Hey Joseph, thanks for writing so vulnerably and honestly. The tension is a sign of honest-to-God work in religion. I think it's best to think of Christian faith as a kind of trust, rather than an irrational or blind faith. I conceive of my own faith as a mosaic of reasons, arguments, feelings, relational, mystical, and practical considerations. Primarily, it's built around a felt, intersubjective relationship with Jesus, but it also draws heavily from a rational critique of all other positions (and argument in their support). Thinking in terms not just of arguments or evidence for Christianity but arguments against other worldviews. There are many in this latter camp. Ultimately, I think other worldviews fail. While Christianity isn't without epistemic conundrums (problem of evil, etc.), I think we can safely say no worldview is without such conundrums. We need not be irrational, per se, but we do need to accept that reality is strange. And so our understanding of reality must be on par with its existential strangeness!
And Christianity is attractive not just for its intellectual or rational position (which I believe is strong), but for its role as a source of meaning whereby, as C.S. Lewis says, I believe in Christianity like I believe in the sun, not only because I see it, but because by it I see everything else. But admittedly, this makes the "leap" somewhat existential, though again, not irrational or anti-intellectual (even Kierkegaard wasn't anti-intellectual, surely). In this vein, if I can offer some encouragement as one stranger on the internet to another writing about religion that you would simply open your hands. Cast away all considerations and allow the heart to open up.
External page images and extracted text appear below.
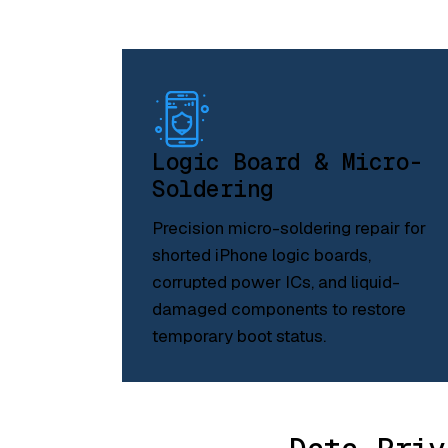
Logic Board & Micro-
Soldering
Precision micro-soldering repair for
shorted iPhone logic boards,
corrupted power ICs, and liquid-
damaged components to restore
temporary boot status.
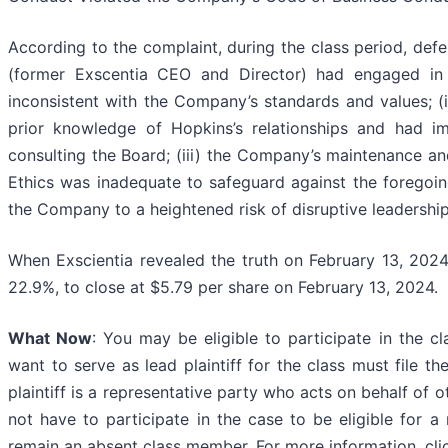
According to the complaint, during the class period, defe
(former Exscentia CEO and Director) had engaged in 
inconsistent with the Company’s standards and values; (
prior knowledge of Hopkins’s relationships and had i
consulting the Board; (iii) the Company’s maintenance a
Ethics was inadequate to safeguard against the foregoing
the Company to a heightened risk of disruptive leadership
When Exscientia revealed the truth on February 13, 2024,
22.9%, to close at $5.79 per share on February 13, 2024.
What Now
: You may be eligible to participate in the c
want to serve as lead plaintiff for the class must file t
plaintiff is a representative party who acts on behalf of o
not have to participate in the case to be eligible for a
remain an absent class member. For more information, cl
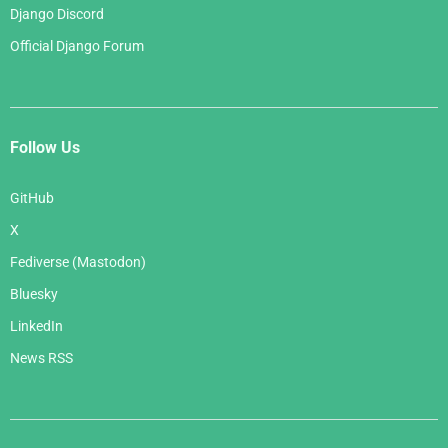
Django Discord
Official Django Forum
Follow Us
GitHub
X
Fediverse (Mastodon)
Bluesky
LinkedIn
News RSS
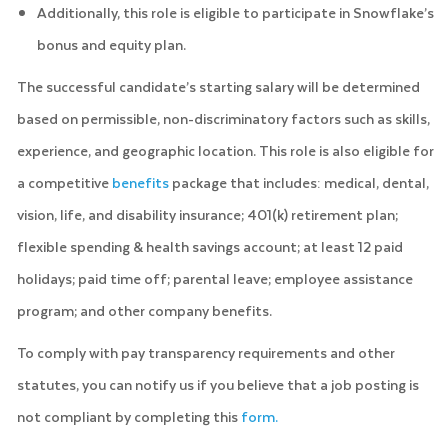
Additionally, this role is eligible to participate in Snowflake’s
bonus and equity plan.
The successful candidate’s starting salary will be determined
based on permissible, non-discriminatory factors such as skills,
experience, and geographic location. This role is also eligible for
a competitive
benefits
package that includes: medical, dental,
vision, life, and disability insurance; 401(k) retirement plan;
flexible spending & health savings account; at least 12 paid
holidays; paid time off; parental leave; employee assistance
program; and other company benefits.
To comply with pay transparency requirements and other
statutes, you can notify us if you believe that a job posting is
not compliant by completing this
form.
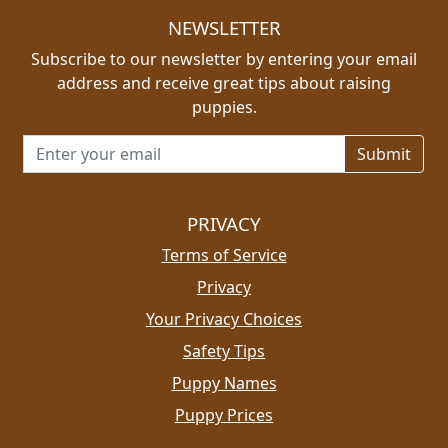
NEWSLETTER
Subscribe to our newsletter by entering your email
address and receive great tips about raising
puppies.
Email address for newsletter
PRIVACY
Terms of Service
Privacy
Your Privacy Choices
Safety Tips
Puppy Names
Puppy Prices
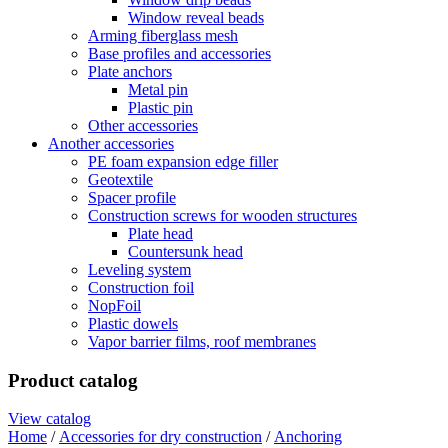
Window reveal beads
Arming fiberglass mesh
Base profiles and accessories
Plate anchors
Metal pin
Plastic pin
Other accessories
Another accessories
PE foam expansion edge filler
Geotextile
Spacer profile
Construction screws for wooden structures
Plate head
Countersunk head
Leveling system
Construction foil
NopFoil
Plastic dowels
Vapor barrier films, roof membranes
Product catalog
View catalog
Home
/
Accessories for dry construction
/
Anchoring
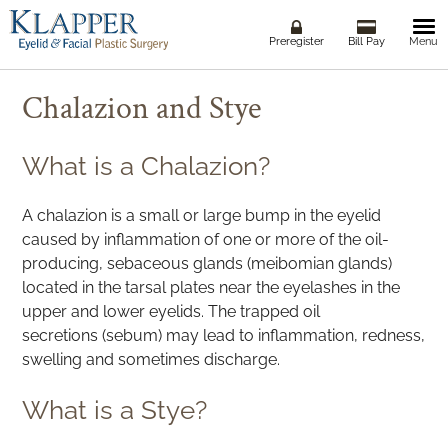
Togg
Preregister
Bill Pay
Menu
navi
Chalazion and Stye
What is a Chalazion?
A chalazion is a small or large bump in the eyelid
caused by inflammation of one or more of the oil-
producing, sebaceous glands (meibomian glands)
located in the tarsal plates near the eyelashes in the
upper and lower eyelids. The trapped oil
secretions (sebum) may lead to inflammation, redness,
swelling and sometimes discharge.
What is a Stye?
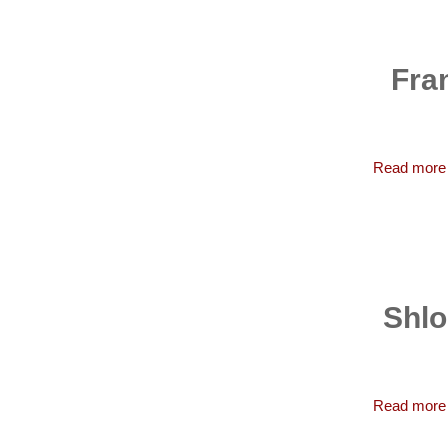
Fra
Read more
Shlo
Read more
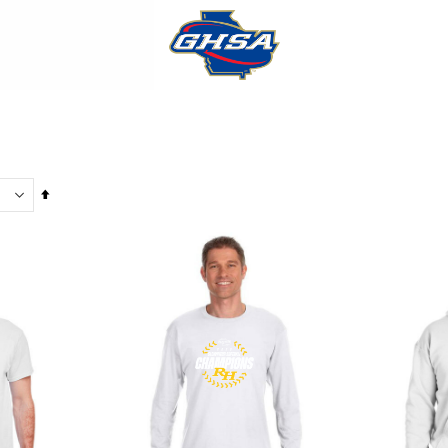
Set
Descending
Direction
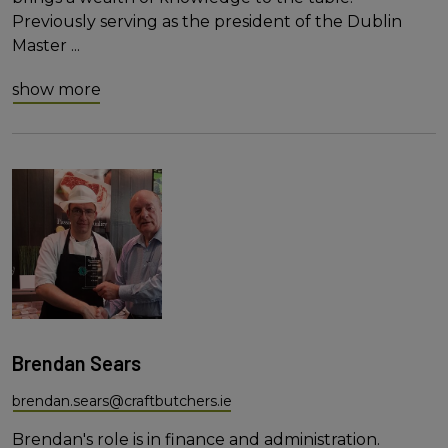
Previously serving as the president of the Dublin
Master
...
show more
Brendan Sears
brendan.sears@craftbutchers.ie
Brendan's role is in finance and administration.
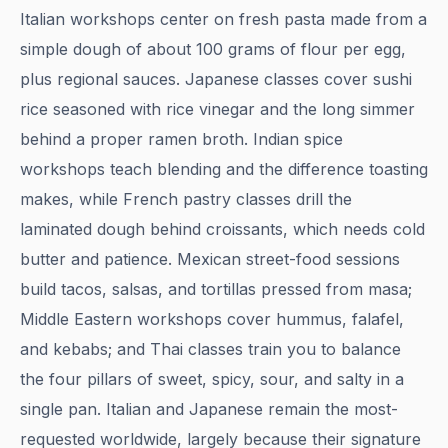
Italian workshops center on fresh pasta made from a
simple dough of about 100 grams of flour per egg,
plus regional sauces. Japanese classes cover sushi
rice seasoned with rice vinegar and the long simmer
behind a proper ramen broth. Indian spice
workshops teach blending and the difference toasting
makes, while French pastry classes drill the
laminated dough behind croissants, which needs cold
butter and patience. Mexican street-food sessions
build tacos, salsas, and tortillas pressed from masa;
Middle Eastern workshops cover hummus, falafel,
and kebabs; and Thai classes train you to balance
the four pillars of sweet, spicy, sour, and salty in a
single pan. Italian and Japanese remain the most-
requested worldwide, largely because their signature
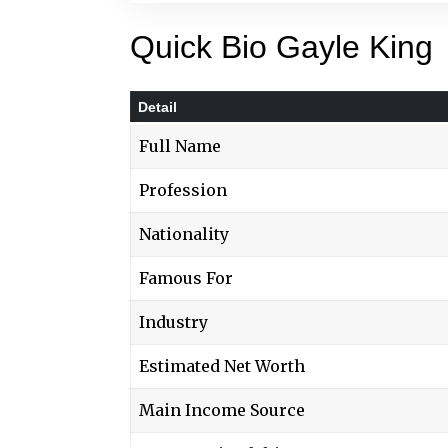
Quick Bio Gayle King
Detail
Full Name
Profession
Nationality
Famous For
Industry
Estimated Net Worth
Main Income Source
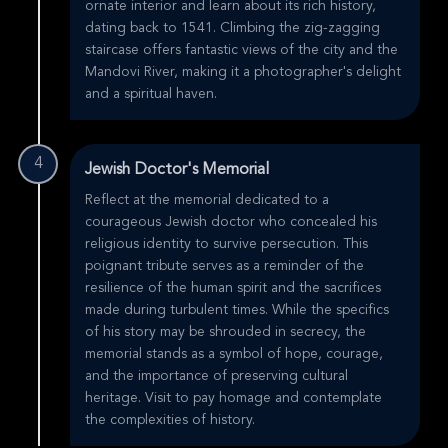
ornate interior and learn about its rich history,
dating back to 1541. Climbing the zig-zagging
staircase offers fantastic views of the city and the
Mandovi River, making it a photographer's delight
and a spiritual haven.
4
Jewish Doctor's Memorial
Reflect at the memorial dedicated to a
courageous Jewish doctor who concealed his
religious identity to survive persecution. This
poignant tribute serves as a reminder of the
resilience of the human spirit and the sacrifices
made during turbulent times. While the specifics
of his story may be shrouded in secrecy, the
memorial stands as a symbol of hope, courage,
and the importance of preserving cultural
heritage. Visit to pay homage and contemplate
the complexities of history.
You've done a lot of hard work to think and process. Now, perhaps, opening one's hand can open up a new spiritual avenue--do not cling to your own position, or thoughts, or beliefs, but simply open the door of your soul and listen. We are all limited in our epistemic scope but if Christianity is true (assume for argument), then flinging open one's hands and heart in a posture of openness may lead to where you want--towards something radical, peace-giving, and joyful.